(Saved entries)
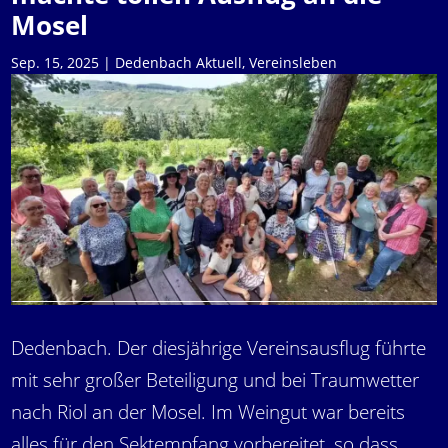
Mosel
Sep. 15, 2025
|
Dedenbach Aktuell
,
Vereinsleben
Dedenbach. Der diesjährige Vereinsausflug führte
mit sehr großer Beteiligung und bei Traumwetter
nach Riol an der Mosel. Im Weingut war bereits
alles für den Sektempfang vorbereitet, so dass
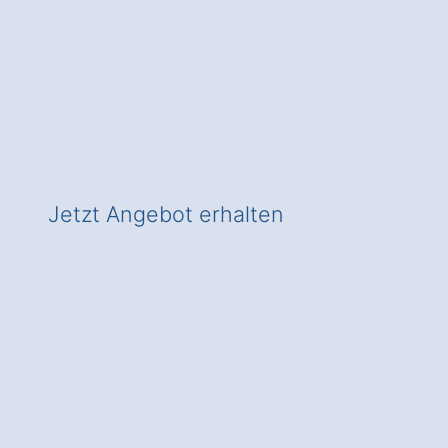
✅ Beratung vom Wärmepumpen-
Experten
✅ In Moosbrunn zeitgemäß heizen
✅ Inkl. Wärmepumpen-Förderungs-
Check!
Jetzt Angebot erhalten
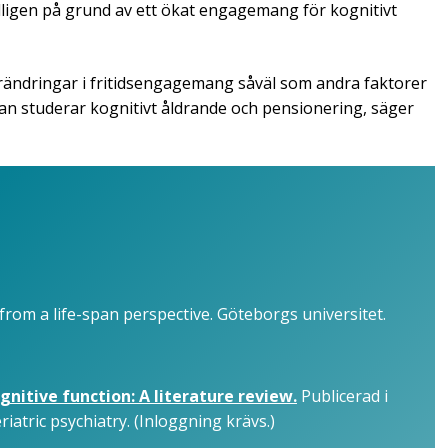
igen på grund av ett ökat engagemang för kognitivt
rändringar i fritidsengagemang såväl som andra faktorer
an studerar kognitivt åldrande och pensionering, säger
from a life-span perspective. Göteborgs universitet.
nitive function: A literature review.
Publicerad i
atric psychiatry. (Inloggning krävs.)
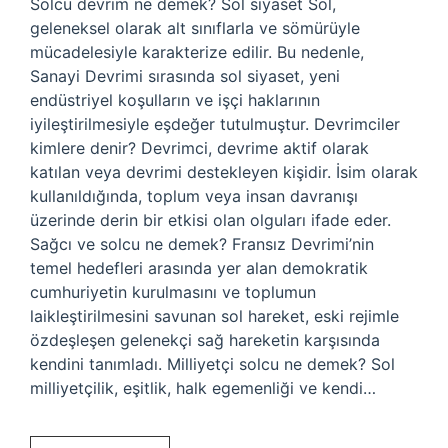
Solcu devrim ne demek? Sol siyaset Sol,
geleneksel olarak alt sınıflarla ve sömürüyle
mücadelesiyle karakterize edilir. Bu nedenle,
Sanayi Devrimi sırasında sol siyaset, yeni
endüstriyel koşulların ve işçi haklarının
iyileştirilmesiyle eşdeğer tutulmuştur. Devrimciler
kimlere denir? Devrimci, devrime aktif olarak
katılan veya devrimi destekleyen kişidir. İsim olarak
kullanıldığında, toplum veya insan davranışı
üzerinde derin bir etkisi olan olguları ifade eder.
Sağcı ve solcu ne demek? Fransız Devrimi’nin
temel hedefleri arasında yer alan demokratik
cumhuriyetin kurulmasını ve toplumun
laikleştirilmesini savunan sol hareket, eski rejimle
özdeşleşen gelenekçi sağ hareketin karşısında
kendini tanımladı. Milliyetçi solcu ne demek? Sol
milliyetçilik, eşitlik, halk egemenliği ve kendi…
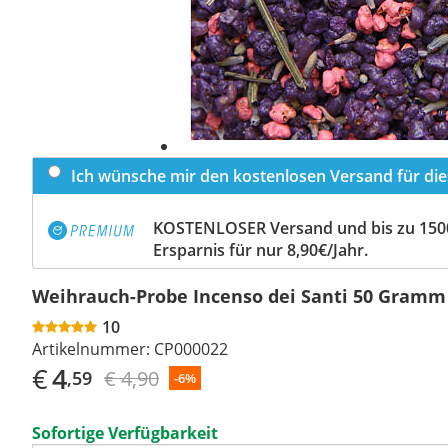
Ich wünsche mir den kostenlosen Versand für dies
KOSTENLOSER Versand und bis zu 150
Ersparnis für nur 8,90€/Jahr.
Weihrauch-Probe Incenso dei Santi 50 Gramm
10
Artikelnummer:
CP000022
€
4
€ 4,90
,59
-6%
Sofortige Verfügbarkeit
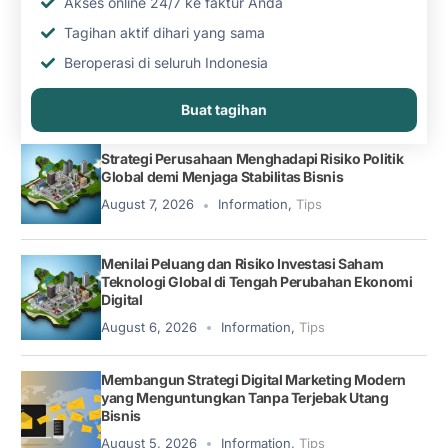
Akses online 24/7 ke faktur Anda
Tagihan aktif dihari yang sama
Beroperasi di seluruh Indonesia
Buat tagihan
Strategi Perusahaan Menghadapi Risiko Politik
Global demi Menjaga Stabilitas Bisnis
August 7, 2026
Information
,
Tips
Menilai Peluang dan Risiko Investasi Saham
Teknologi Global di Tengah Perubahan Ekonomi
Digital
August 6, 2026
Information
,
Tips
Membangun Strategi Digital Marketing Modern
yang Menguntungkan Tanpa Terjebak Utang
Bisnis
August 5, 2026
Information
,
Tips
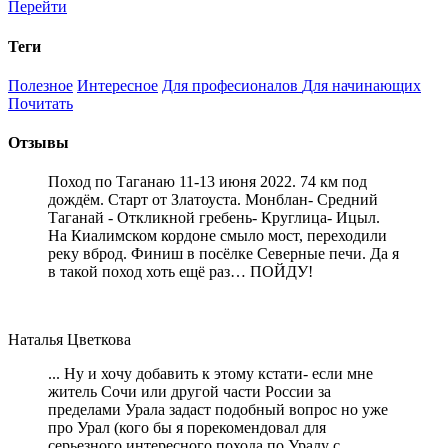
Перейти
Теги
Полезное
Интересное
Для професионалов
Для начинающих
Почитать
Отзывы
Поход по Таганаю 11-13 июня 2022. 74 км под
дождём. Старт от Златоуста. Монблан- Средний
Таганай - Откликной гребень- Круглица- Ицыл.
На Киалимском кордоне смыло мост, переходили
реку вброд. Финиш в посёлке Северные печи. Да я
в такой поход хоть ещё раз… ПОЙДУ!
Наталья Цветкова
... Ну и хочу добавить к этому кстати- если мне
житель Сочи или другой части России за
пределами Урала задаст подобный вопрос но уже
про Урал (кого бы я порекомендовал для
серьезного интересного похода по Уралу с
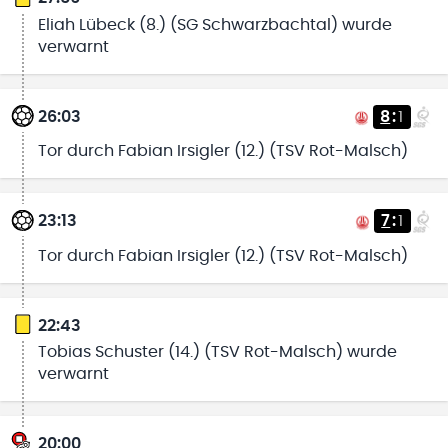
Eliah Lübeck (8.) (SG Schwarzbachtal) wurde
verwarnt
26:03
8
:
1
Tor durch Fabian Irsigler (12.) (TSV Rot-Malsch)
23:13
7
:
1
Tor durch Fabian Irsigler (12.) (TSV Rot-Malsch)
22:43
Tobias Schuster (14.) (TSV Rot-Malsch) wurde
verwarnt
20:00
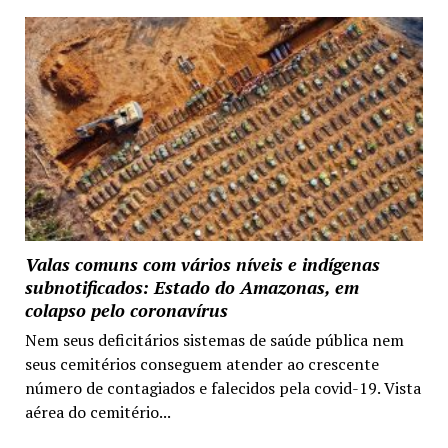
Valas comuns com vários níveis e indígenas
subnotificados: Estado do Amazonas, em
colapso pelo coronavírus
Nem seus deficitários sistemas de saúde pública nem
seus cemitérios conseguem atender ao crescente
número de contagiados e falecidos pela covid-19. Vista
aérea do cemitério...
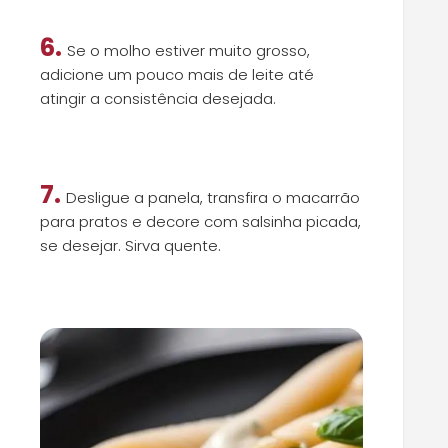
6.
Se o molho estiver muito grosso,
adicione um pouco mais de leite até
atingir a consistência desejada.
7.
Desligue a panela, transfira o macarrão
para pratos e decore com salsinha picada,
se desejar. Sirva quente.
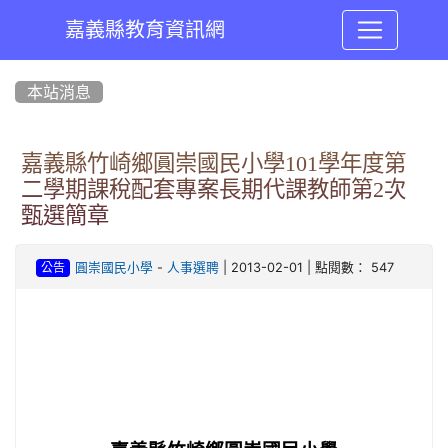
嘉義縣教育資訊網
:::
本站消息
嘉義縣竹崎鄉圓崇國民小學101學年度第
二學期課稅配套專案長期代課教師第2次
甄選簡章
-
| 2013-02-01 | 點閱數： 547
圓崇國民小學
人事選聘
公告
...
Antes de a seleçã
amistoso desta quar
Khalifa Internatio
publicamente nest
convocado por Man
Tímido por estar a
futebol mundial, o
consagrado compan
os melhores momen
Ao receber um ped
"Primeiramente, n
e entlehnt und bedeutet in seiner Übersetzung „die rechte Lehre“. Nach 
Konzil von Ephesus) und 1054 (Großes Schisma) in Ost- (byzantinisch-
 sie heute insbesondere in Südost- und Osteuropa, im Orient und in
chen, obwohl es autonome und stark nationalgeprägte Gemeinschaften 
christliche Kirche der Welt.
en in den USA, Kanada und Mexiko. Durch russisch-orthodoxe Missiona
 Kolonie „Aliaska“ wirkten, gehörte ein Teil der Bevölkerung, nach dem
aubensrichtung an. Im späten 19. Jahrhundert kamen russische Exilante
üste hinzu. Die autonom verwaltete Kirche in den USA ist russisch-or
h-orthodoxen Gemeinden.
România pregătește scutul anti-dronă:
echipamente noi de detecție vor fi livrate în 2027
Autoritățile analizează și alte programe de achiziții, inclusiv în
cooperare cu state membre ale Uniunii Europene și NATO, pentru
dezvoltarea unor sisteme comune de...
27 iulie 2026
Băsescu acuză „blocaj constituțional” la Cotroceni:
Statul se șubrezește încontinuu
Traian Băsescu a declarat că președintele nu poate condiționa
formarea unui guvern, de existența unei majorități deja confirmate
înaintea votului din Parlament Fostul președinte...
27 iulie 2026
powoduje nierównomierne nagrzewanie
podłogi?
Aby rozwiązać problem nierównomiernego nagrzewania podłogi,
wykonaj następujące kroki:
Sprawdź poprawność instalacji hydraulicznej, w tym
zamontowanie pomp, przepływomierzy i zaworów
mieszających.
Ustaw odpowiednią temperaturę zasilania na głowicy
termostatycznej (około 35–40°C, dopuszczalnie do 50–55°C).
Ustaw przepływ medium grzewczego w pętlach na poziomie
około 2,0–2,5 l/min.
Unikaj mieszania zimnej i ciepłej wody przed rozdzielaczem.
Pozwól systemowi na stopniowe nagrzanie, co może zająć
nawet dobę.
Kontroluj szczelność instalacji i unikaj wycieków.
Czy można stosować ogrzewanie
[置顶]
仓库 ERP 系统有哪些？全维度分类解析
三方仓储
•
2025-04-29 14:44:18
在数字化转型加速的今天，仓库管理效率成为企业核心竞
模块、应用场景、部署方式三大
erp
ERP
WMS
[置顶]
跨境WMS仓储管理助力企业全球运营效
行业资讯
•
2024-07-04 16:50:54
==
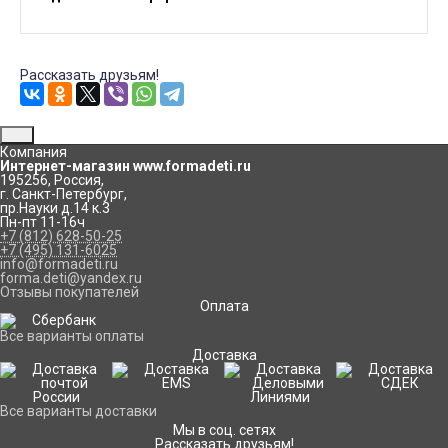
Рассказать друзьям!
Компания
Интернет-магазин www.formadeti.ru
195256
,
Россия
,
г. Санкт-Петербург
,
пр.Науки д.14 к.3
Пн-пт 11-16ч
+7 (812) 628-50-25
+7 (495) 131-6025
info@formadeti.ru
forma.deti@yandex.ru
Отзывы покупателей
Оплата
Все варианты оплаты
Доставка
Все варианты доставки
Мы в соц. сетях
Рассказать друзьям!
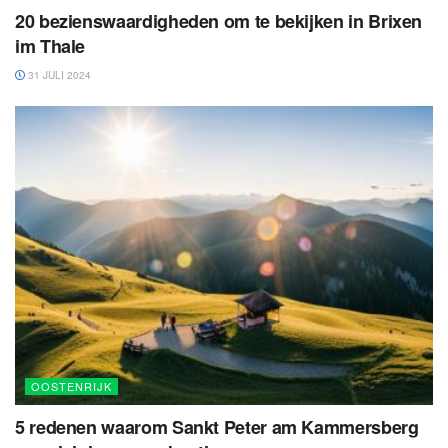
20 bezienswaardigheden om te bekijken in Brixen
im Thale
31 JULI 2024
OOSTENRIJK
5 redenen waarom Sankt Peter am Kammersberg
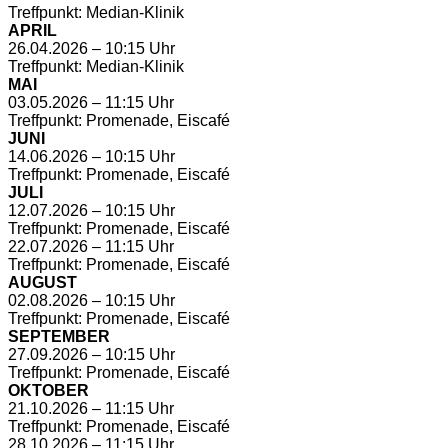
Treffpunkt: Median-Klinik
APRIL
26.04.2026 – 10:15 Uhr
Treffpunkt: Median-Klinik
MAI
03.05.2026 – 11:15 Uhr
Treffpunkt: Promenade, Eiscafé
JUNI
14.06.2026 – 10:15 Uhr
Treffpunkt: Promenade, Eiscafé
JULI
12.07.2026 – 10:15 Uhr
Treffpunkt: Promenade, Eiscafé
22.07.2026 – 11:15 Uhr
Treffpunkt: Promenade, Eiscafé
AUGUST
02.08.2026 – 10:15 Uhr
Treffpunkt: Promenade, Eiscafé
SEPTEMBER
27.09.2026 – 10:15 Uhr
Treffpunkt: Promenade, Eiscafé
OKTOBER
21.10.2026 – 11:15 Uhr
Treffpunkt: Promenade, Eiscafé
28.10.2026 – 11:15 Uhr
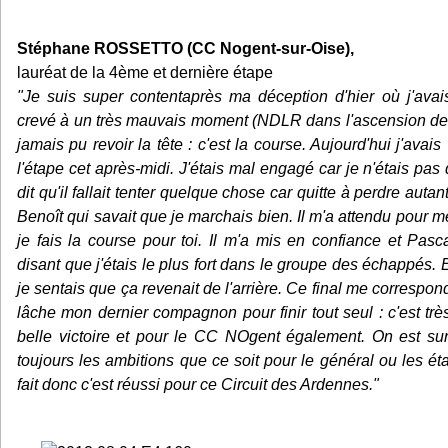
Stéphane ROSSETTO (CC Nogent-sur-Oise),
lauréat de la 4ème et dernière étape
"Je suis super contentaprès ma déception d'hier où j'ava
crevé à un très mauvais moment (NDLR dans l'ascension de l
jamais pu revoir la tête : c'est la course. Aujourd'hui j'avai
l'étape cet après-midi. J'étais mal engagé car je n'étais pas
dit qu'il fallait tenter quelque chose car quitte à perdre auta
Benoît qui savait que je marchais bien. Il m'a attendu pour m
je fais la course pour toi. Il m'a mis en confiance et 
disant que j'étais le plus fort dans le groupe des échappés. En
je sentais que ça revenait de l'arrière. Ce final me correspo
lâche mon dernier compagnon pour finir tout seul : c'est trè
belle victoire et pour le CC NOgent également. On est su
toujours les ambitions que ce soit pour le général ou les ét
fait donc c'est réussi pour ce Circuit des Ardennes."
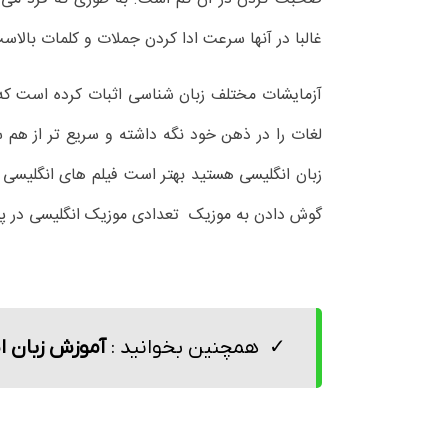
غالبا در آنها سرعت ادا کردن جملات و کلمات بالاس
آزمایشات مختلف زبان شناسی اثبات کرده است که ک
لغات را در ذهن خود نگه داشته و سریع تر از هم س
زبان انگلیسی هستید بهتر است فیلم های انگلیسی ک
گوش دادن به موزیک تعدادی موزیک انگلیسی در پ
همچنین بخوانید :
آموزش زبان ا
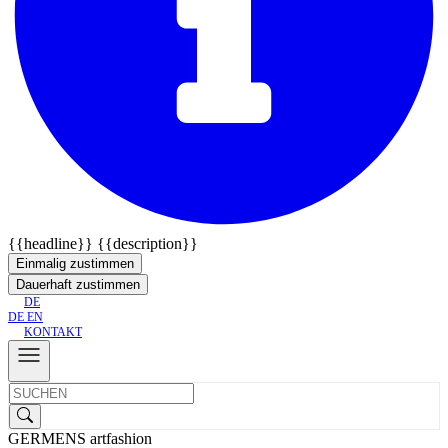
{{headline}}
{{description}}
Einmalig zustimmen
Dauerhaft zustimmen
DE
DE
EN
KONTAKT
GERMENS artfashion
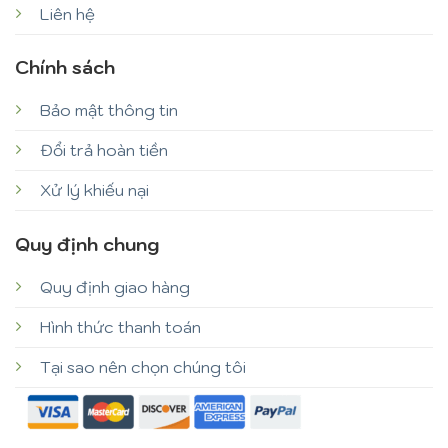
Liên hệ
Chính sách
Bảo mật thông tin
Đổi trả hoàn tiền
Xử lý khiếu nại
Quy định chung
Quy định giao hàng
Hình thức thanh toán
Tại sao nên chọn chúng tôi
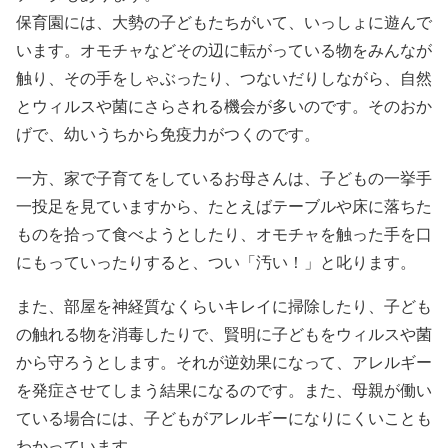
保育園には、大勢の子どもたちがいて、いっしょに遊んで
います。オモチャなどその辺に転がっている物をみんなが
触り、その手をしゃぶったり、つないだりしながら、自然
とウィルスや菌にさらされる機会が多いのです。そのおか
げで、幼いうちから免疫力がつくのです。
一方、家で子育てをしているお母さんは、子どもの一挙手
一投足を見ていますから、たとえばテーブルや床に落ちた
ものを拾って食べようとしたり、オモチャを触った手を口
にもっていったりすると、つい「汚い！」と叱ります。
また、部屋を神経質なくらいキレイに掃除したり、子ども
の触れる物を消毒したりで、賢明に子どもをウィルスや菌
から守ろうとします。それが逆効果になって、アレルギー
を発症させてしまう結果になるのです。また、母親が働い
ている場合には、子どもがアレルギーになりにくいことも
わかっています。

- [Prompt]: State how many lines in the records contain the string "około". Reply with the number alone.

- [Response area]: 2